A ofensiva contra o SNS e o
crescimento das injustiças e das desigualdades piorando o estado de saúde da
população são um obstáculo ao desenvolvimento.  

Numa operação de cosmética o
Governo procura transmitir a ideia de que agora vai ser diferente. Não nos
iludamos. Pode mudar o estilo mas o conteúdo, esse, mantém-se intacto. Não há
nenhuma decisão de recuar na política de encerramentos de serviços, mas tão só
concretizar de acordo com um novo calendário. A resolução do problema central
que está colocado na saúde – a falta de profissionais (médicos, enfermeiros e
outros técnicos) nos cuidados de saúde primários e em algumas especialidades –
continua a não ser objecto de um plano de emergência e de medidas de fundo, que
procure solucionar o problema no curto e no médio prazo, nomeadamente o fim dos
números clausus que continuam a funcionar como uma autêntica barreira
administrativa no acesso às Faculdades de Medicina. 

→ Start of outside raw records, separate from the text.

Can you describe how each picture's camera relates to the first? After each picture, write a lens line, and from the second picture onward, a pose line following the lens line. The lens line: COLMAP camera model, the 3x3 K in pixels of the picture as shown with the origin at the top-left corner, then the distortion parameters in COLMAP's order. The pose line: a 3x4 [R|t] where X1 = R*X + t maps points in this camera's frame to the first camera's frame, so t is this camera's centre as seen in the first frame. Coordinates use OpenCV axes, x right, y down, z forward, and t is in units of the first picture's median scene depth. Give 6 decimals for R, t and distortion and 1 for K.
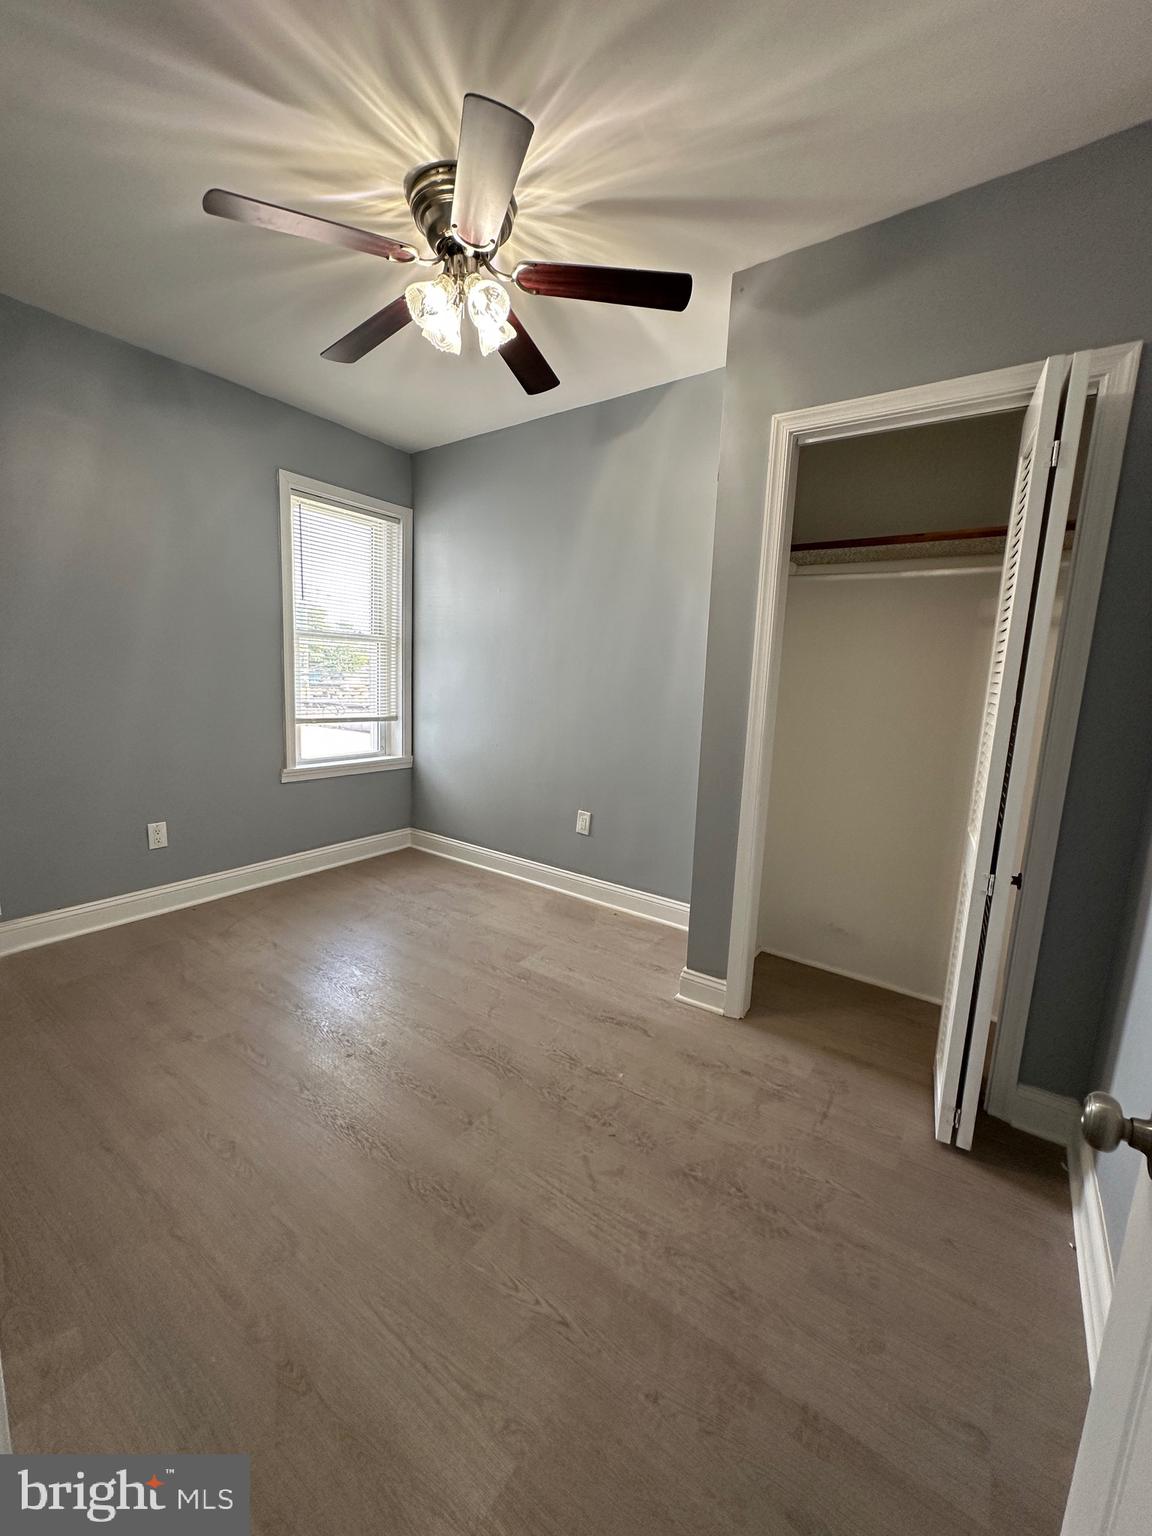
lens RADIAL K [[615.0, 0, 576.0], [0, 615.0, 768.0], [0, 0, 1]] dist [-0.003032, 0.000911]
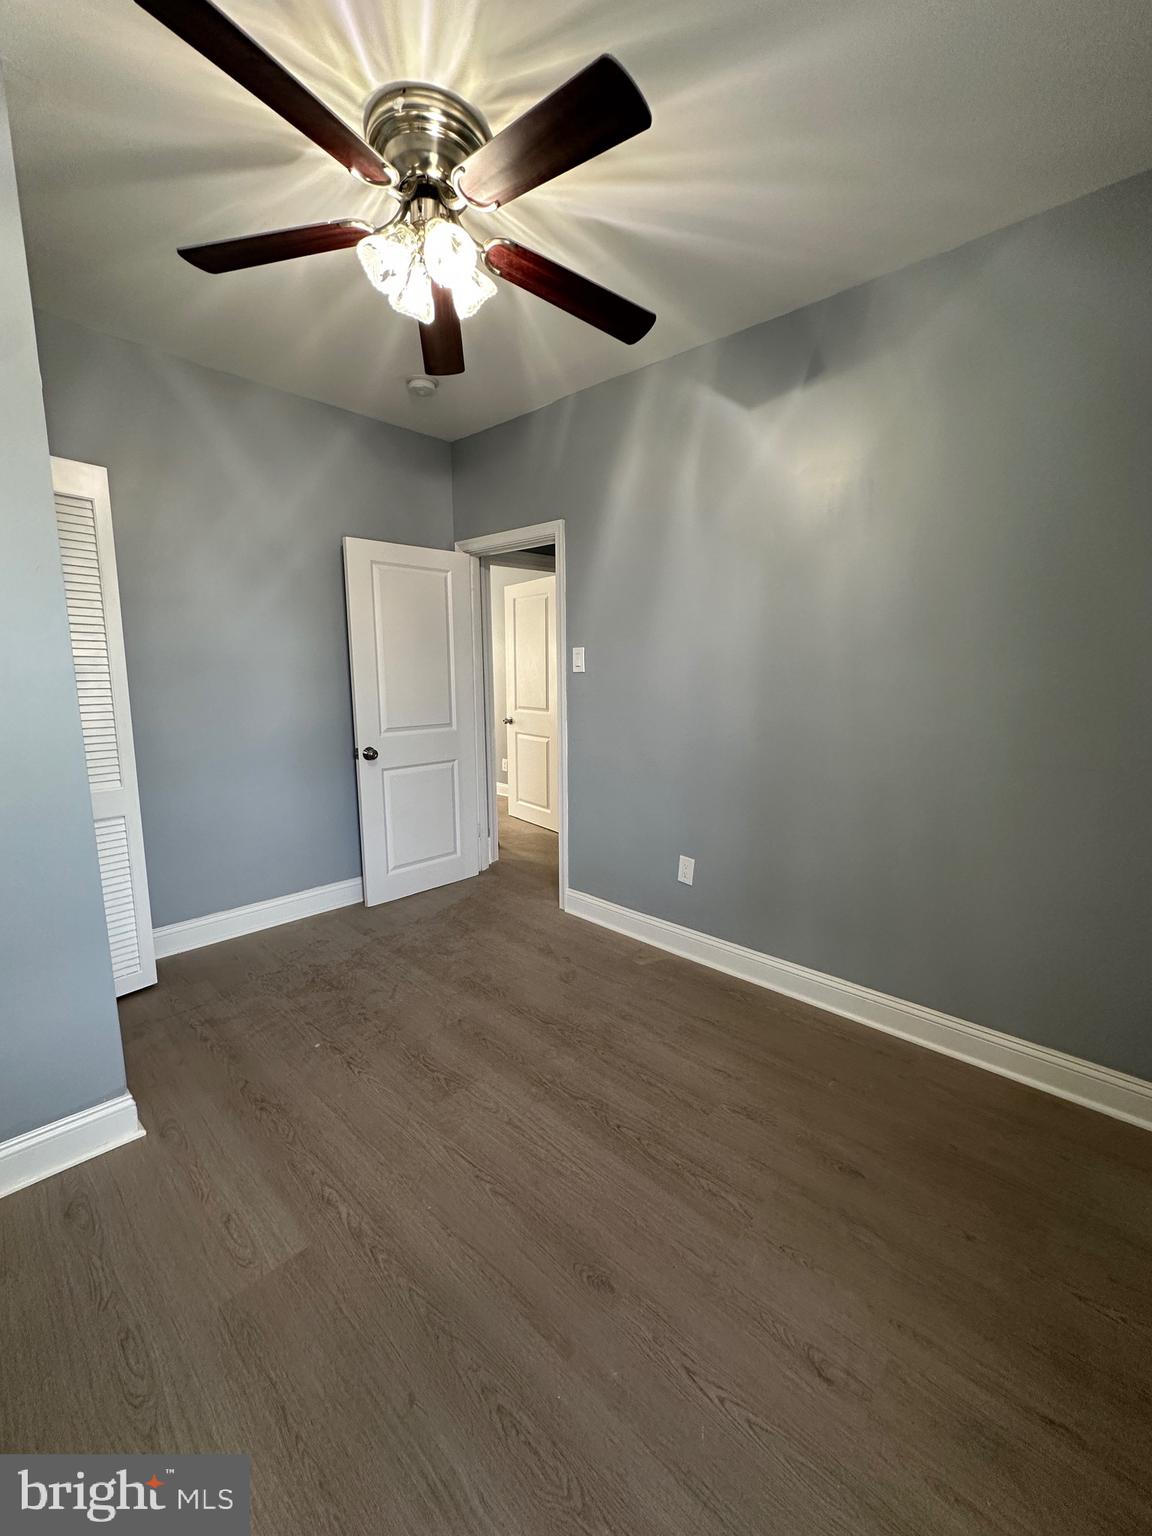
lens RADIAL K [[615.0, 0, 576.0], [0, 615.0, 768.0], [0, 0, 1]] dist [-0.003032, 0.000911]
pose [[-0.989313, -0.070480, 0.127643, -0.266202], [-0.025882, 0.946396, 0.321971, -0.181272], [-0.143493, 0.315227, -0.938105, 0.984191]]
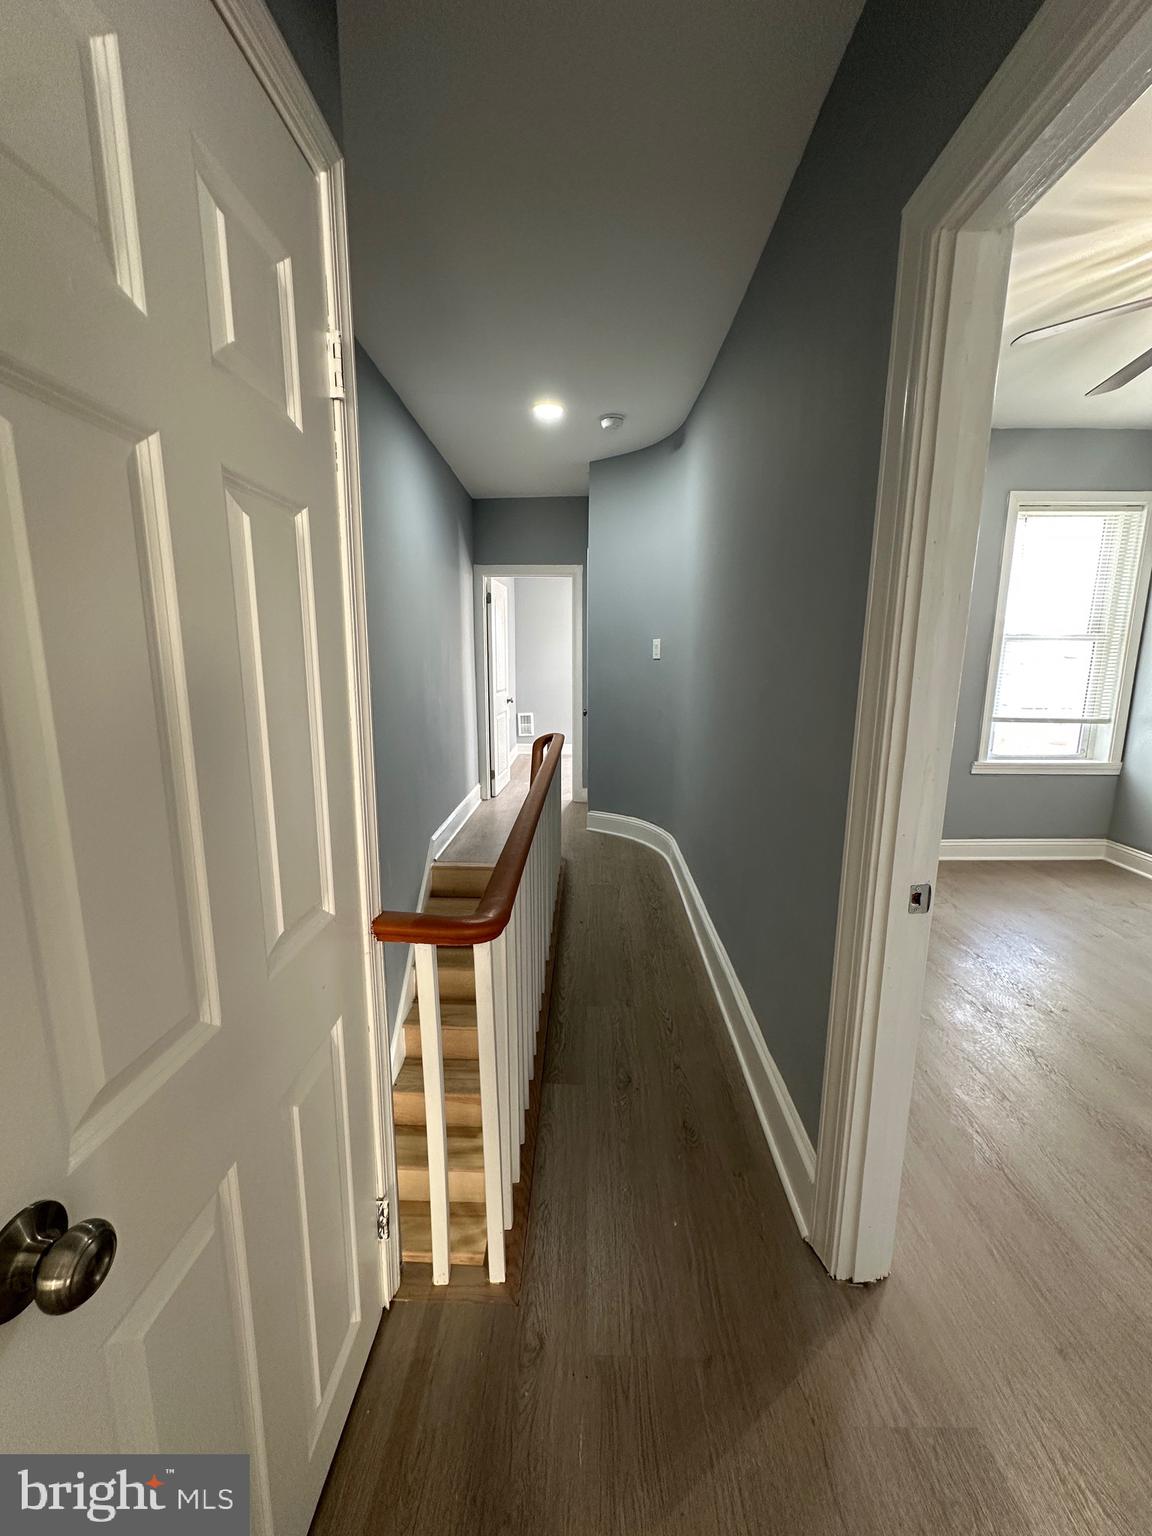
lens RADIAL K [[615.0, 0, 576.0], [0, 615.0, 768.0], [0, 0, 1]] dist [-0.003032, 0.000911]
pose [[0.564858, 0.107760, -0.818122, 0.031802], [-0.103336, 0.992869, 0.059430, 0.022498], [0.818693, 0.050972, 0.571965, -0.240865]]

Mais de 700.000 portugueses
continuam a não ter médico de família, mais de 35.000 aqui no concelho de
Odivelas. Apenas dois centros de saúde em Portugal têm enfermeiro de família,
para uma necessidade, de acordo com os rácios da Organização Mundial de Saúde,
de mais de 12.000. Só aqui no concelho faltam mais de 70. 

Mais de 220.000 portugueses
continuam em lista de espera para uma cirurgia, apesar dos vários programas
lançados com o objectivo de resolver este flagelo. 

Também na política do
medicamento, ao contrário do que foi sendo afirmado, os portugueses continuam a
pagar mais, quer pela política de descomparticipação, quer pelo aumento dos
preços dos medicamentos e das margens de comercialização, particularmente na
indústria. Se compararmos 2005 com 2006, de acordo com as estatísticas do
medicamento, verificamos que a despesa pública passou de 68,3% do custo total
com medicamentos, para 66,7%, enquanto a despesa das famílias passou de 31,7 %
para 33,3%, mais cerca de 40 milhões de euros. 
 

Neste quadro faz todo o
sentido continuar a luta em defesa do SNS. É mesmo um imperativo nacional
assegurar o direito à saúde, não deixando que a luta se esgote na resolução, ou
não, do problema imediato. É importante a luta contra o encerramento deste ou
daquele serviço, pela construção do novo centro de saúde, pelo alargamento do
número de utentes com médico de família, mas tudo isto será insuficiente se o
Estado não garantir um SNS, universal, geral e gratuito, realizado no quadro do
serviço público.  

O PCP, no âmbito da sua
actividade política geral e no quadro da Assembleia da República, não deixará
de intervir para obrigar o Governo, não apenas a reconhecer a sua política
errática em matéria de saúde e a assumir as responsabilidades que tem nas
consequências dessa política, mas também avançando propostas responsáveis que
integrem as aspirações e preocupações dos portugueses. 

A participação dos membros
do PCP em organizações e movimentos de massas, respeitando e defendendo a
autonomia, o carácter unitário e a vida democrática dessas organizações e
movimentos, tem um papel determinante na elevação da consciência sobre os
problemas da área da saúde e ainda na mobilização para a participação na luta que
também é por melhores condições de vida e de trabalho.